Entonces, el avance que logramos durante cinco años en las comunidades presentes disminuye por el crecimiento en términos de caseríos y de población, de tal manera que además de abatir el rezago actual, debemos extender la cobertura para alcanzar esos niveles de repoblación.
Además, llevar un servicio básico a las comunidades es muy difícil y costoso por la propia topografía y la distribución de los pueblos: no se trata de asentamientos donde en torno a un solo centro común se distribuyan todas las casas y a partir de ese lugar las conexiones al servicio se facilitan en un radio determinado.
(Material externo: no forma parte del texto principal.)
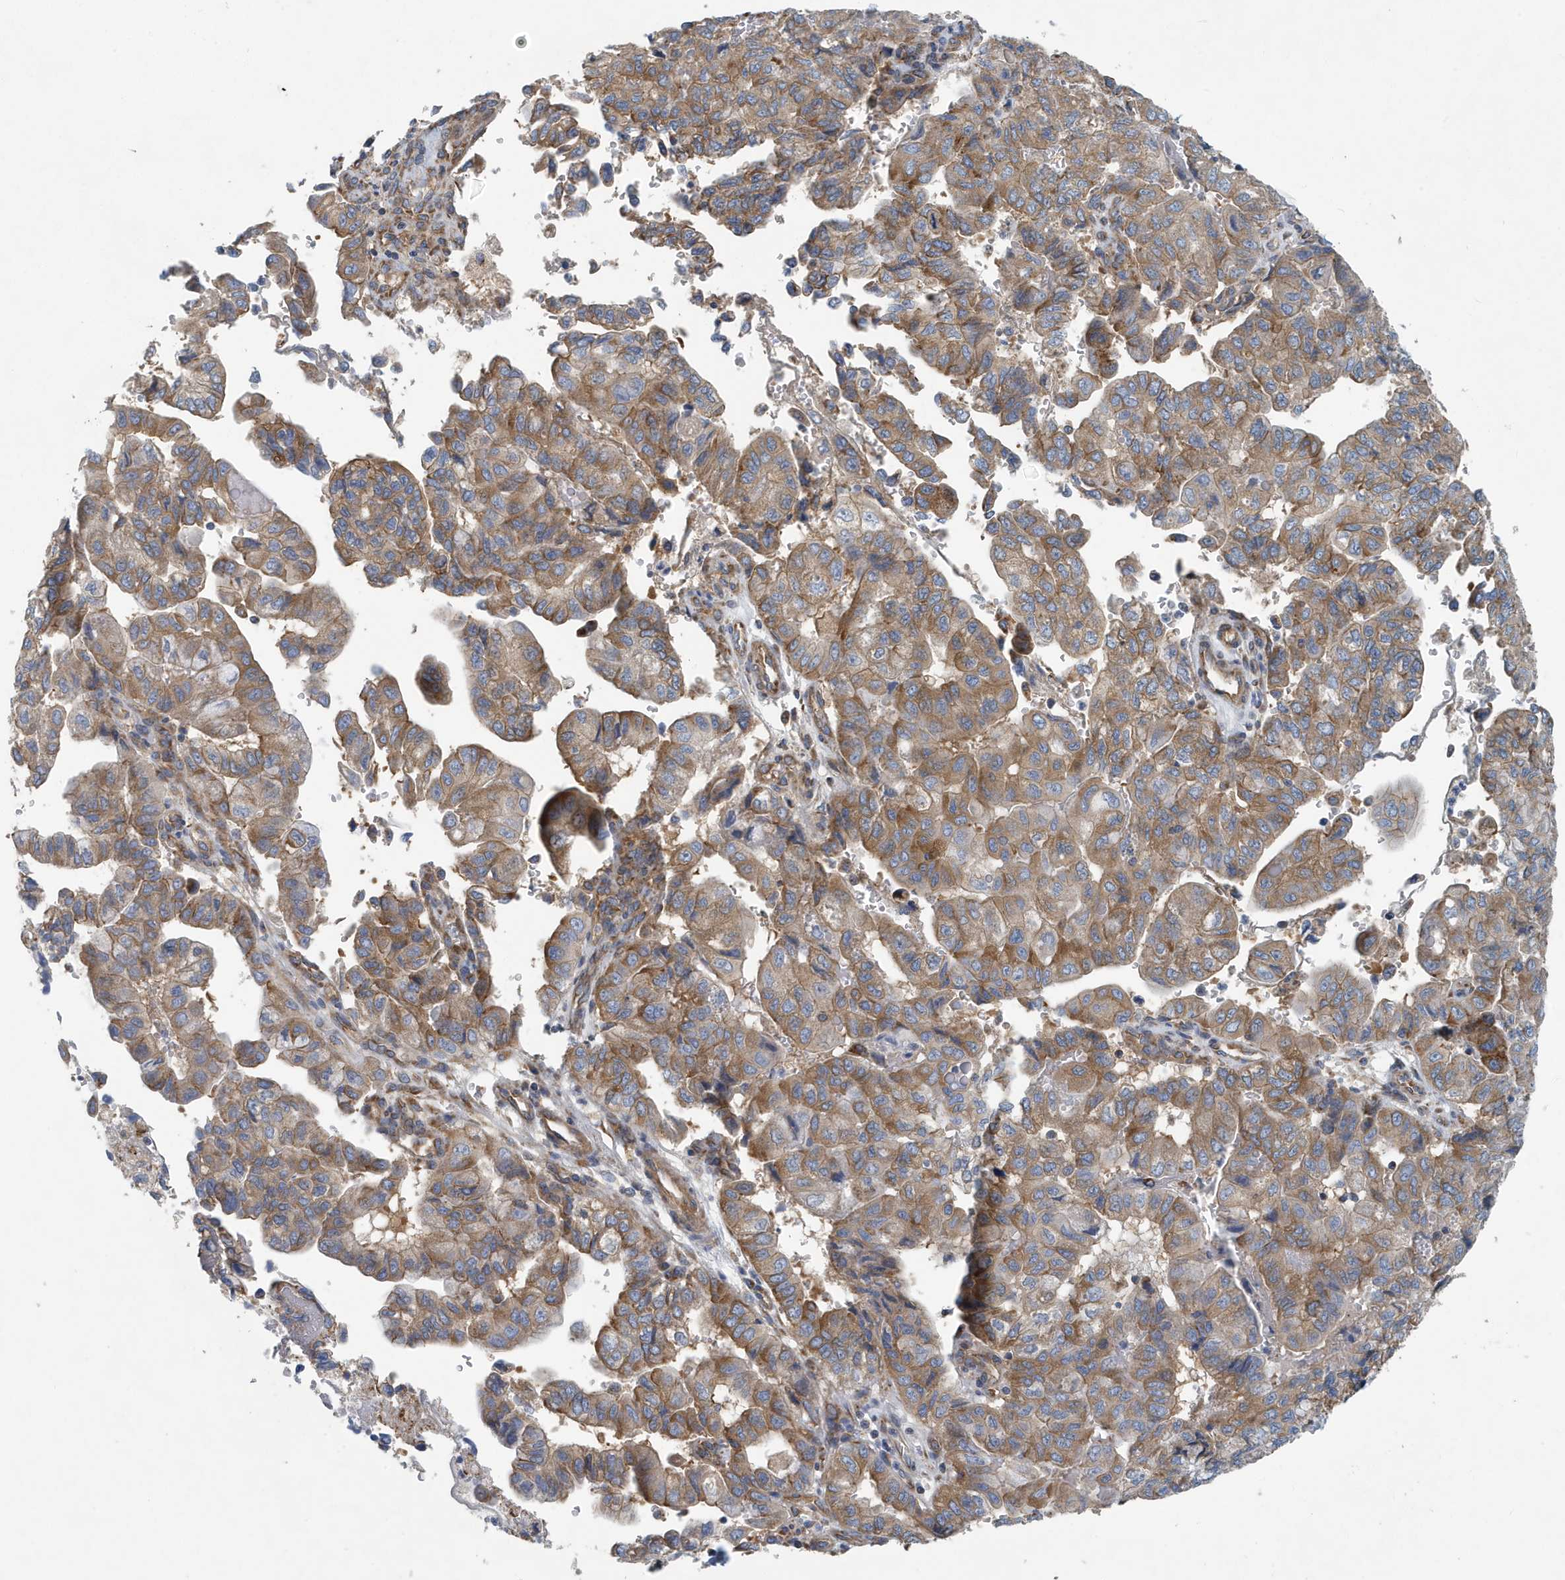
{"staining": {"intensity": "moderate", "quantity": ">75%", "location": "cytoplasmic/membranous"}, "tissue": "pancreatic cancer", "cell_type": "Tumor cells", "image_type": "cancer", "snomed": [{"axis": "morphology", "description": "Adenocarcinoma, NOS"}, {"axis": "topography", "description": "Pancreas"}], "caption": "Immunohistochemistry (IHC) photomicrograph of neoplastic tissue: human adenocarcinoma (pancreatic) stained using IHC exhibits medium levels of moderate protein expression localized specifically in the cytoplasmic/membranous of tumor cells, appearing as a cytoplasmic/membranous brown color.", "gene": "PPM1M", "patient": {"sex": "male", "age": 51}}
Aquí el problema es la amplia dispersión de las casas, incluso en los asentamientos poblacionales grandes.
Como mucha gente construye su casa en su parcela y llevar hasta allá la electricidad o el agua se encarece muchísimo, lo que se hace, en el caso del agua, es colocar tomas comunes en lugares estratégicos que permitan compartir el servicio a un grupo de 6 ó 7 casas dispersas en algún punto cardinal del pueblo.
Este tipo de carencias, si bien forman parte de una responsabilidad y una deuda con los indígenas que las instituciones mexicanas no hemos podido cumplir, se agravan también por esta situación particular.
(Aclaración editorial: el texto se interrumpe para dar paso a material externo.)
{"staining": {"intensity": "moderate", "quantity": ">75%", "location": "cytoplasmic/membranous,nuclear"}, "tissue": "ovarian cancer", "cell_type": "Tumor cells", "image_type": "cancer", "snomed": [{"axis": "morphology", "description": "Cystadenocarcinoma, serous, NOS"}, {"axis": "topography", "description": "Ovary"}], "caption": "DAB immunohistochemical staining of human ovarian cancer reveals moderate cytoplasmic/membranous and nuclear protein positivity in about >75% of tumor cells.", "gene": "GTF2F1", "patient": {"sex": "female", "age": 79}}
El factor económico y la dispersión de las propias comunidades son un obstáculo para la atención a los pueblos indios, ¿hay otros obstáculos, ya de carácter cultural o de otro tipo, para cumplir con esta tarea esencial de por lo menos dignificar sus niveles de vida?
No, los únicos obstáculos son el económico; influye también el grado de dispersión, y el más importante es el gran rezago en la dotación de servicios básicos. Es un rezago histórico contra el cual tenemos que luchar en dos sentidos: abatirlas carencias actuales y alcanzar los niveles de repoblación de las comunidades.
La repoblación, la creación de nuevas localidades indígenas y la alta tasa de reproducción de las comunidades, ¿es lo que hace más ardua la tarea de integrarlos al desarrollo y que la marginación parezca crecer en lugar de disminuir?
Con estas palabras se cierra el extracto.